Raccontarsi
al mattino i sogni cupi e grotteschi è un rituale a cui le coppie si
affezionano. E se la coppia stessa diventa un
rituale? Basterà riavvolgere il nastro del tempo? Spettacolo
calorosamente accolto al Centro Sociale di Salerno, “Il bambino dalle orecchie
grandi”, di cui Francesco Lagi ha curato la regia e la drammaturgia, è stato
proposto nell’ambito di Mutaverso, il progetto di Erre Teatro a cura di
Vincenzo Albano. L’allestimento, cha il suo punto di forza nella naturalezza e
nella dedizione di Anna Bellato e Leonardo Maddalena, non è tanto un’indagine
sui sentimenti ma sul loro carattere illusorio: l’illusione di comprendersi,
ritrovarsi, di essere sempre l’uno il rifugio dell’altro.
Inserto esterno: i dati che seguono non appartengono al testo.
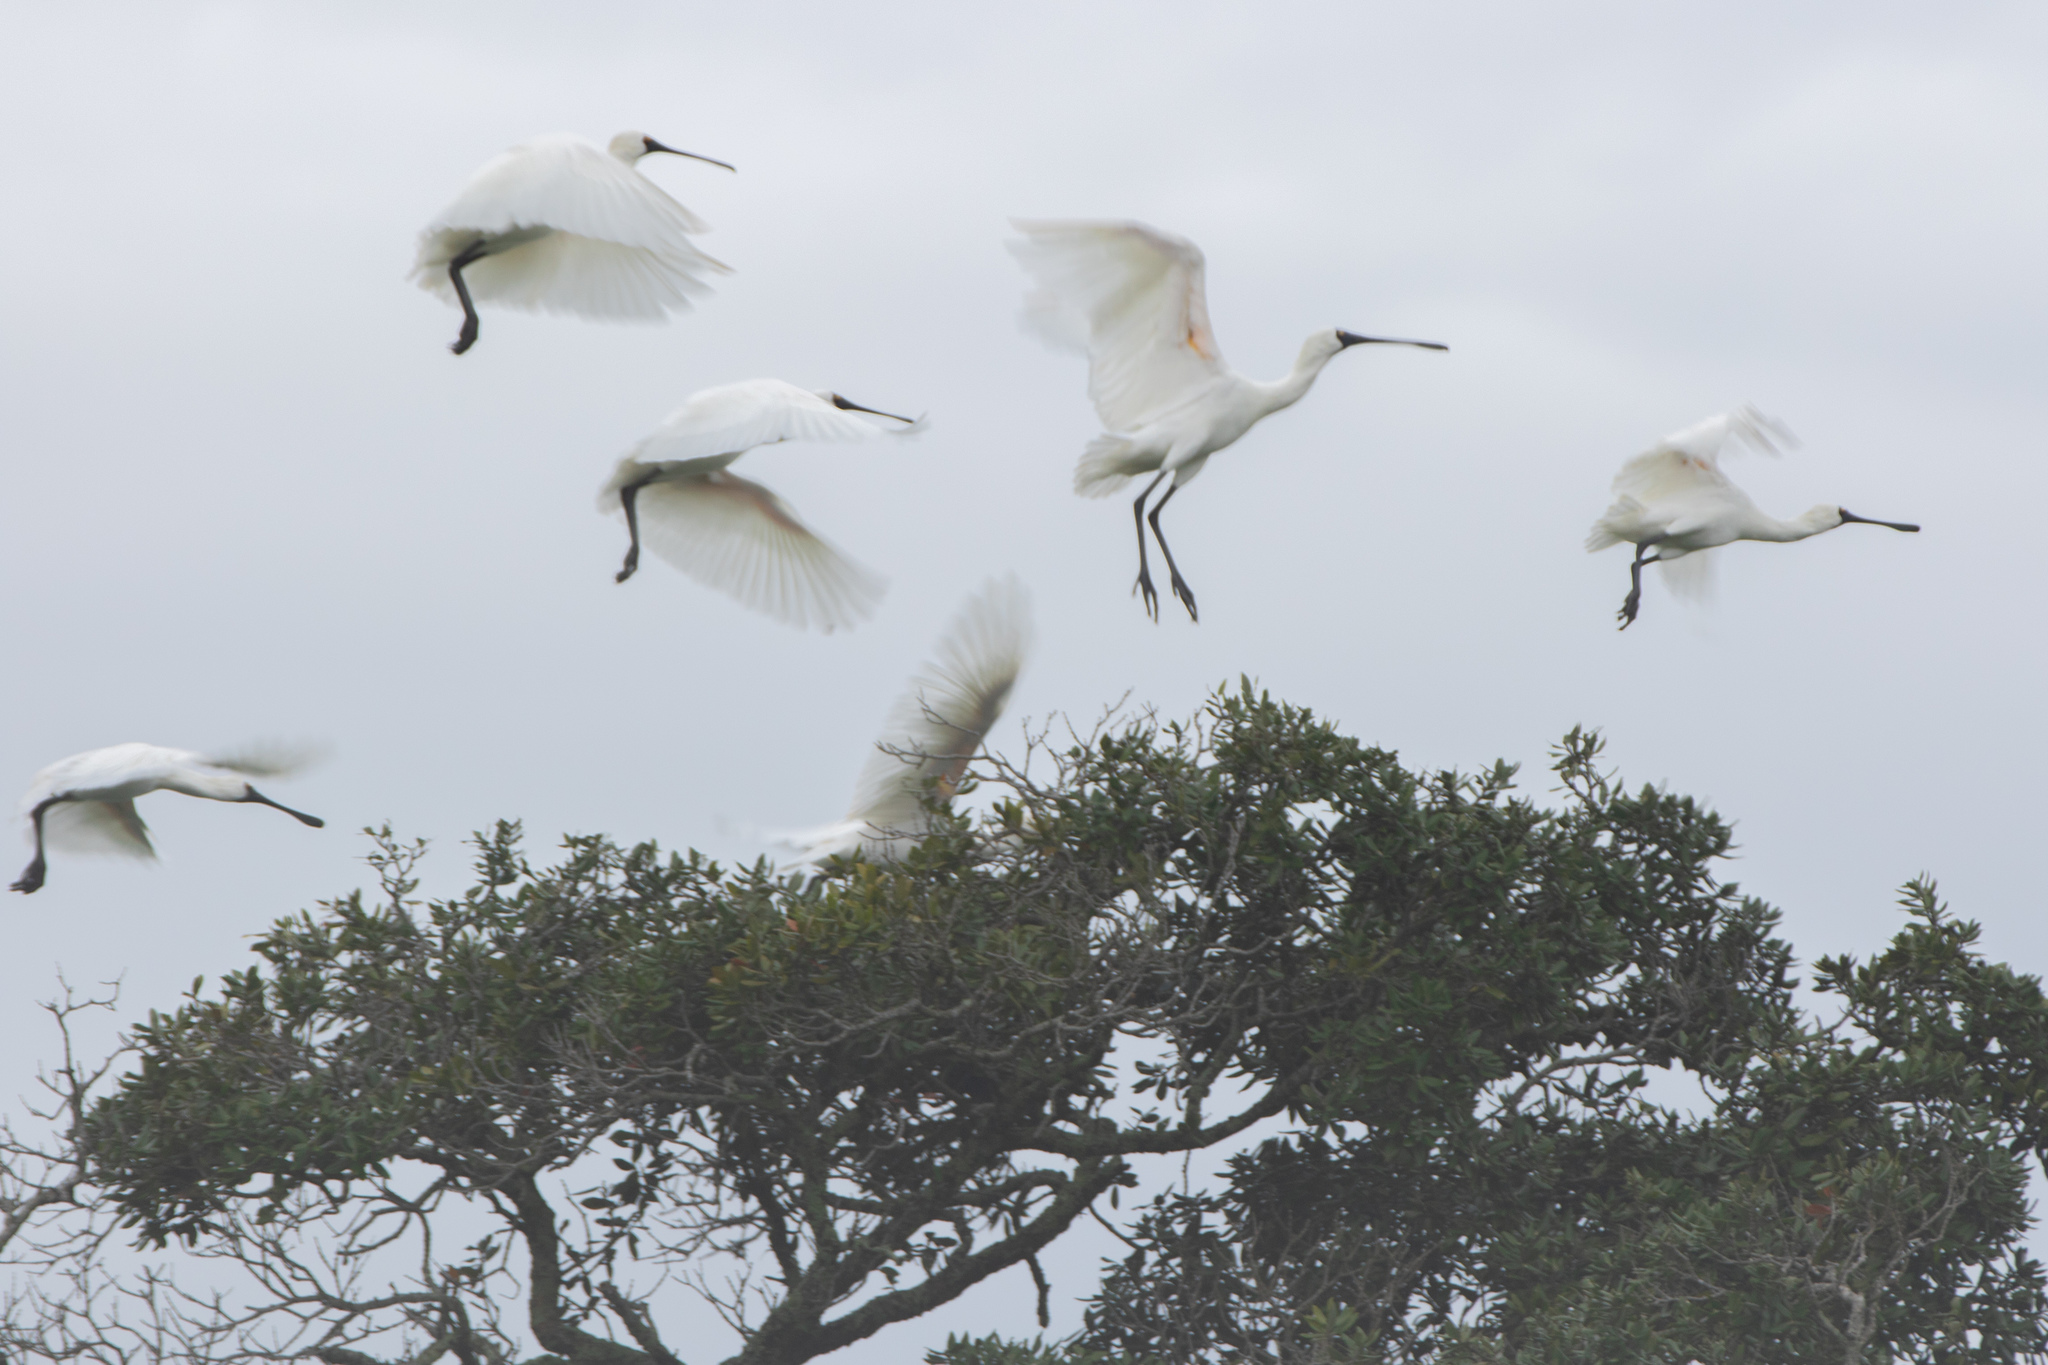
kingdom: Animalia
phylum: Chordata
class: Aves
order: Pelecaniformes
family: Threskiornithidae
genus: Platalea
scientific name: Platalea regia
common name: Royal spoonbill
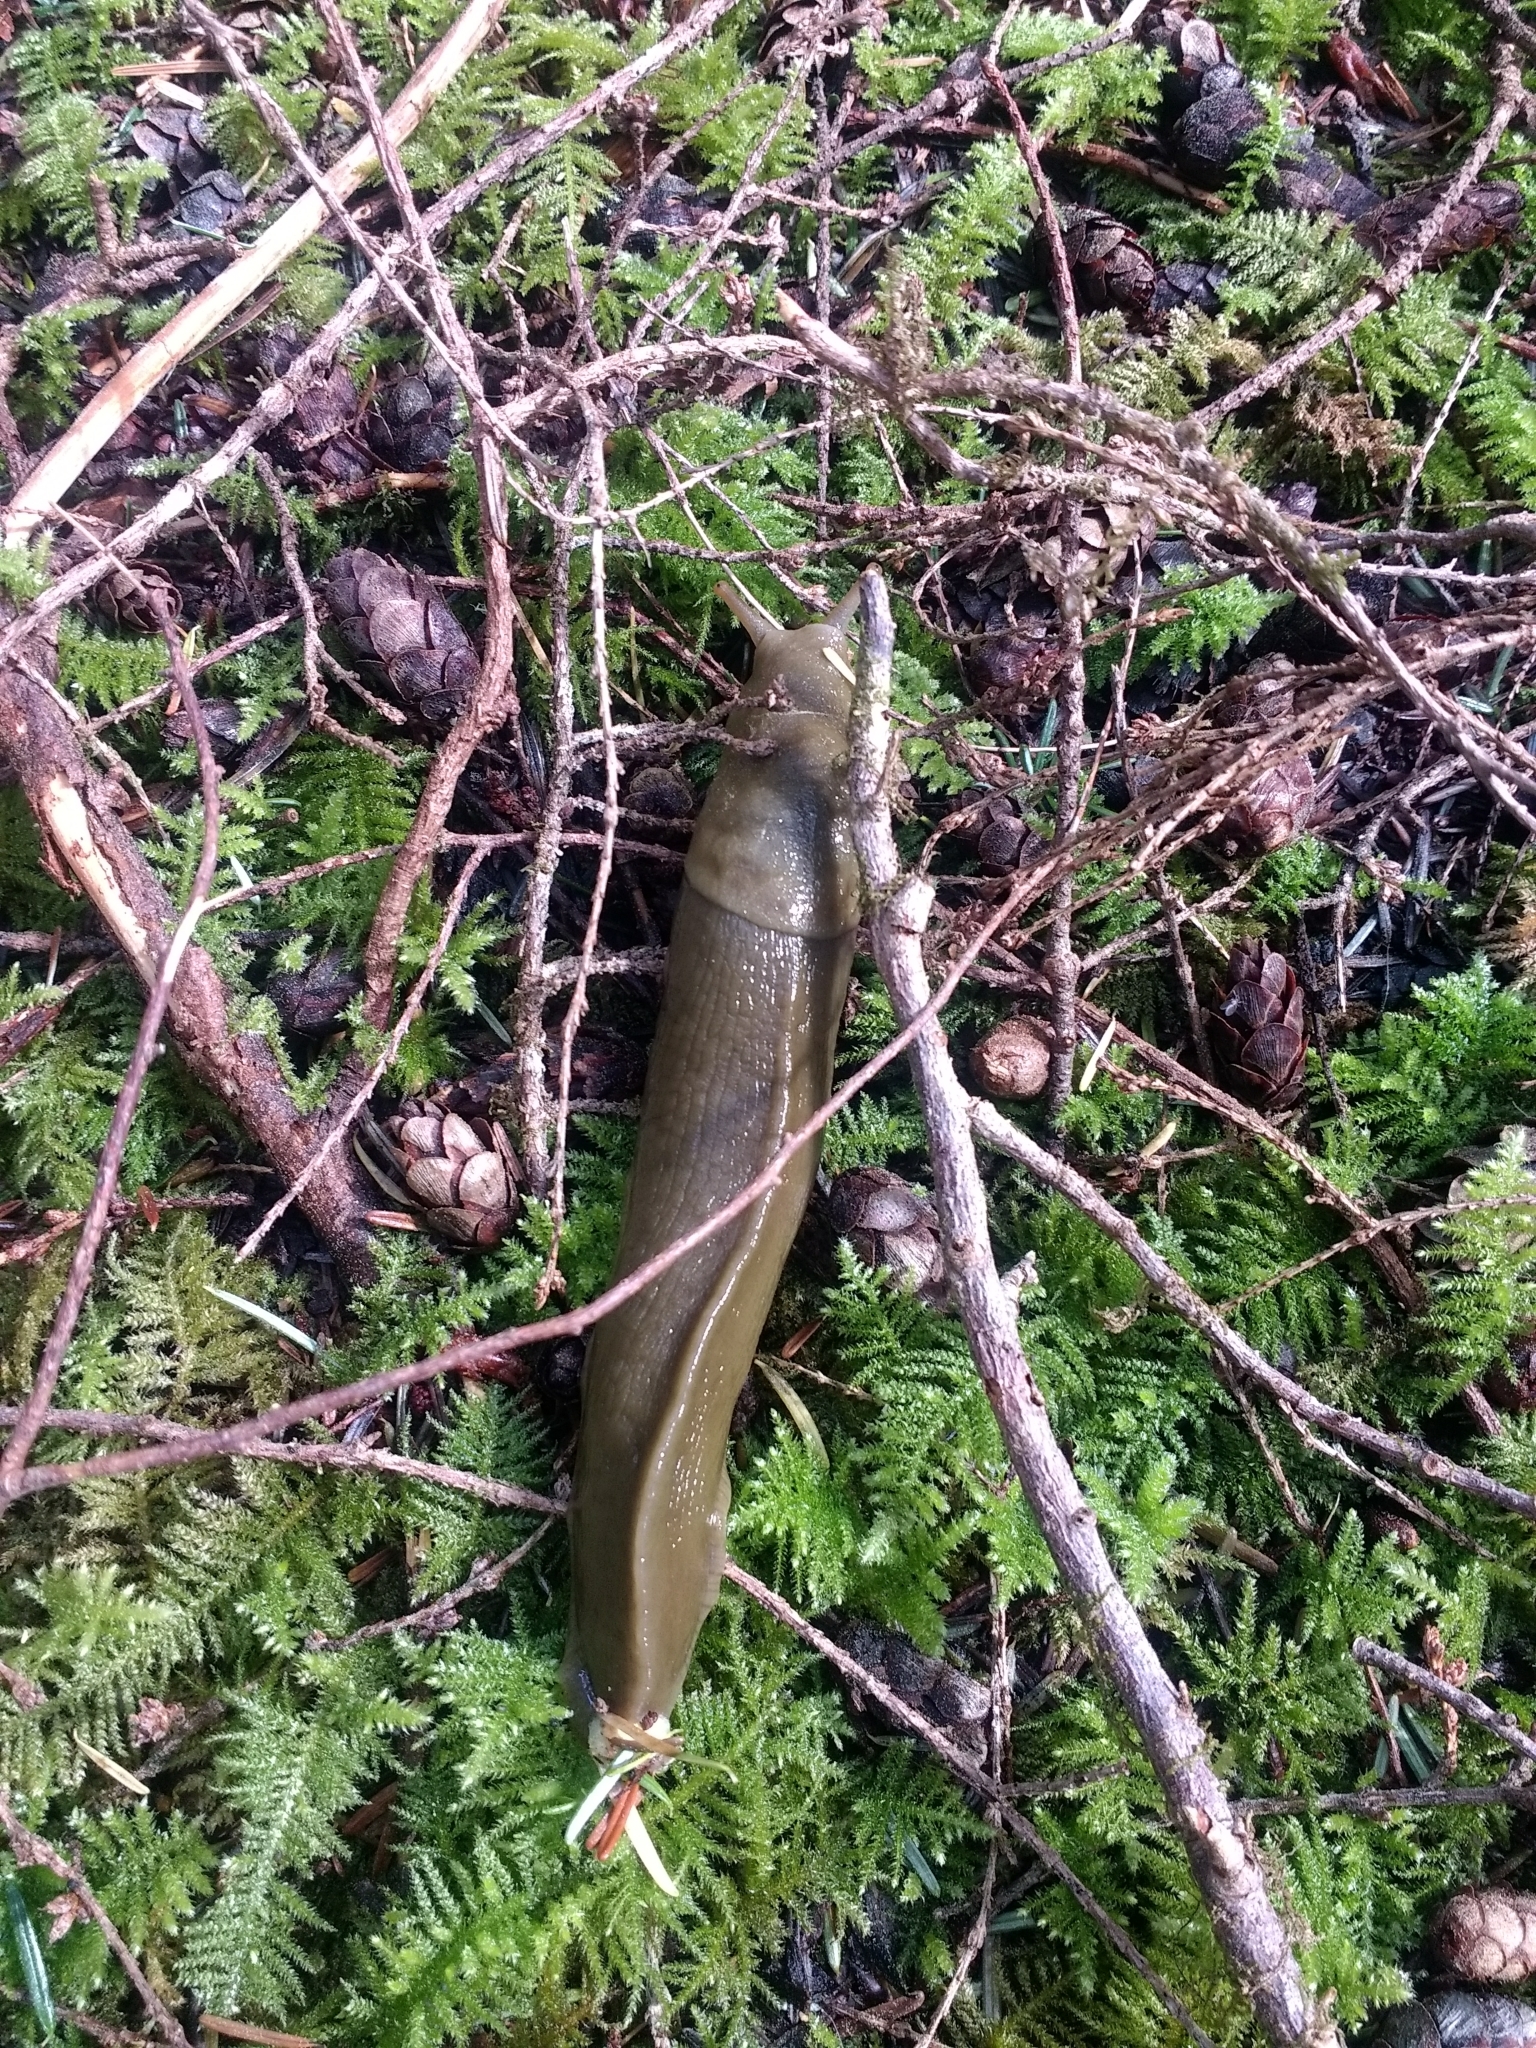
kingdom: Animalia
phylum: Mollusca
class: Gastropoda
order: Stylommatophora
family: Ariolimacidae
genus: Ariolimax
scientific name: Ariolimax columbianus
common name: Pacific banana slug
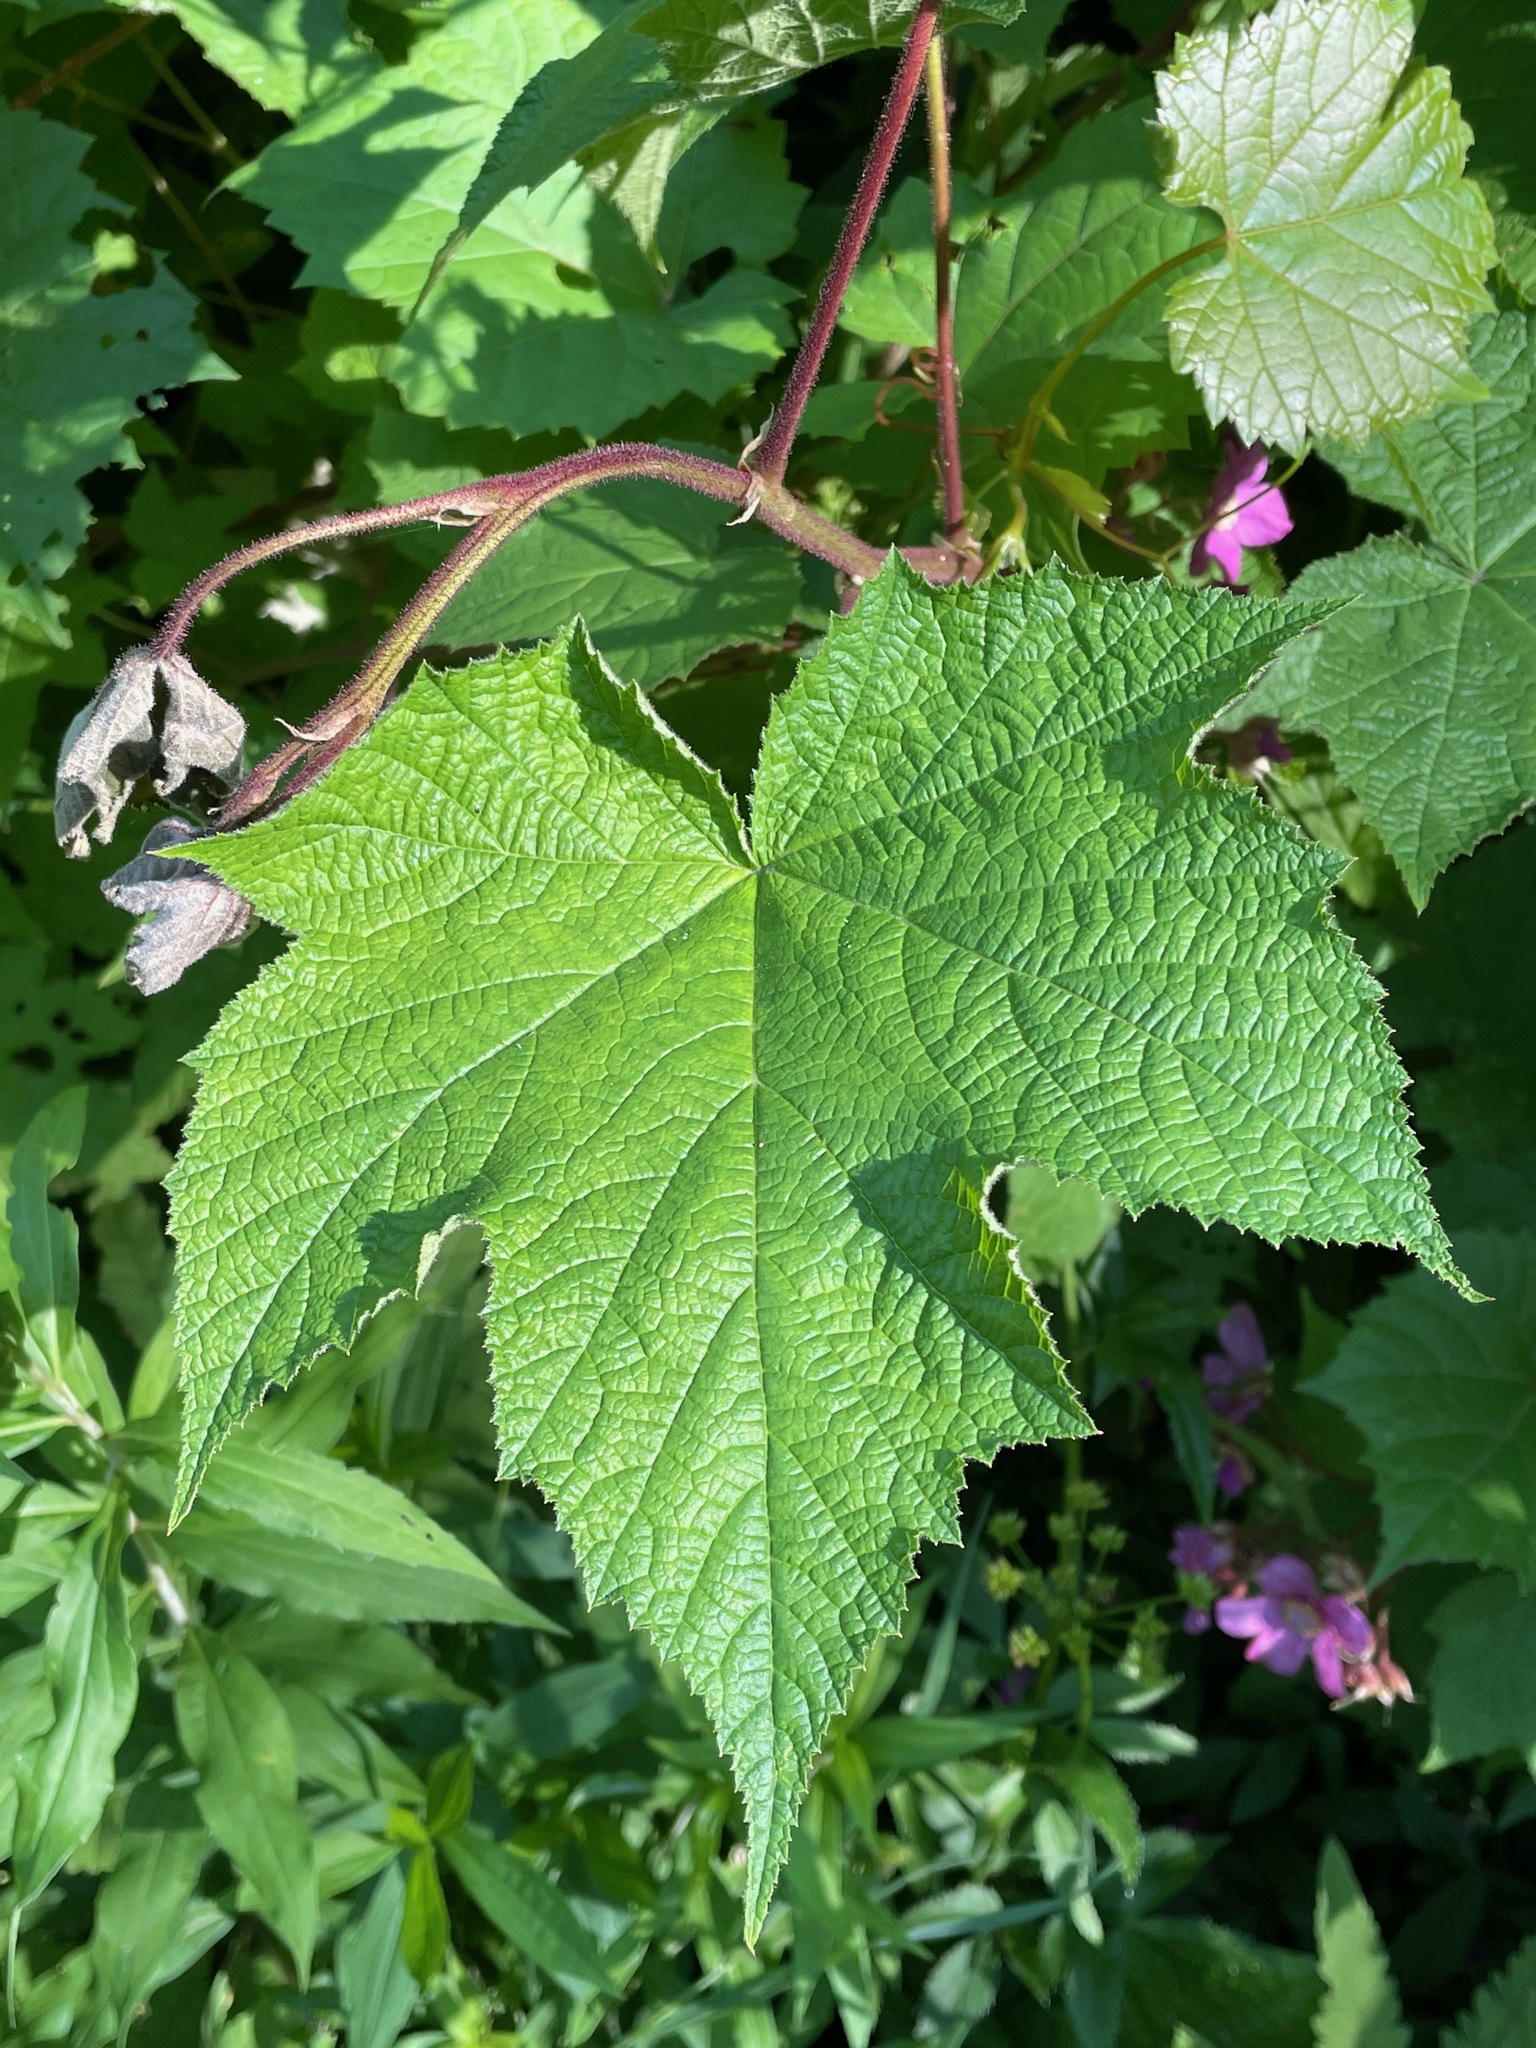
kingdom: Plantae
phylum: Tracheophyta
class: Magnoliopsida
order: Rosales
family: Rosaceae
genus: Rubus
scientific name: Rubus odoratus
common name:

A maggior ragione se
si condivide un difetto fisico con cui non si è mai fatto definitivamente pace:
la grandezza delle orecchie, che connota anche il bambino di un sogno sospeso
tra il buffo e l’angoscioso. Quelle orecchie, che ai più risultano orrende,
alludono alla spudoratezza dell’amore e del desiderio, che si impongono
all’attenzione nei momenti più impensati. La diversità unisce i protagonisti
nella tenerezza e nella cocciutaggine, li divide quando fa emergere la loro
essenza. Lui, collezionista di suoni, adora l’infrangersi delle cose; lei non
sopporta che le cose vadano in pezzi. La frattura sarà inevitabile (il suono di
un unico oggetto distrutto in una registrazione che avrebbe dovuto
tranquillizzare la compagna). Fraintendimenti, piccoli egoismi, disattenzioni
sono crepe che anticipano un crollo rovinoso. Non resterà allora che sognare
(ma potrebbe essere vero) che i due si siano già amati e lasciati nel passato. Ecco
dunque che la quotidianità diventa eco di qualcosa per cui, tanto tempo prima,
in una distanza fiabesca, è valsa la pena vivere. Le orecchie grandi sono
dunque anche tentativi di rintracciare legami dove la logica scorge solo
distanze. Sotto ogni azione fiorisce sempre un significato, un suono, che
bisogna portare faticosamente alla luce. L’ultima scena ripete, a ruoli
invertiti, quella iniziale. Inutile sciogliere l’ambiguità tra reale e
immaginario. Lo sguardo appassionato con cui la donna attende l’amante e il
futuro sulle note di una canzone di Califano (ironico contraltare a un
romanticismo duro a morire) è eloquente: non si può rinunciare a
quell’illusione chiamata felicità, anche se l’infantile bisogno di essere
egoisti sa essere terribilmente sordo.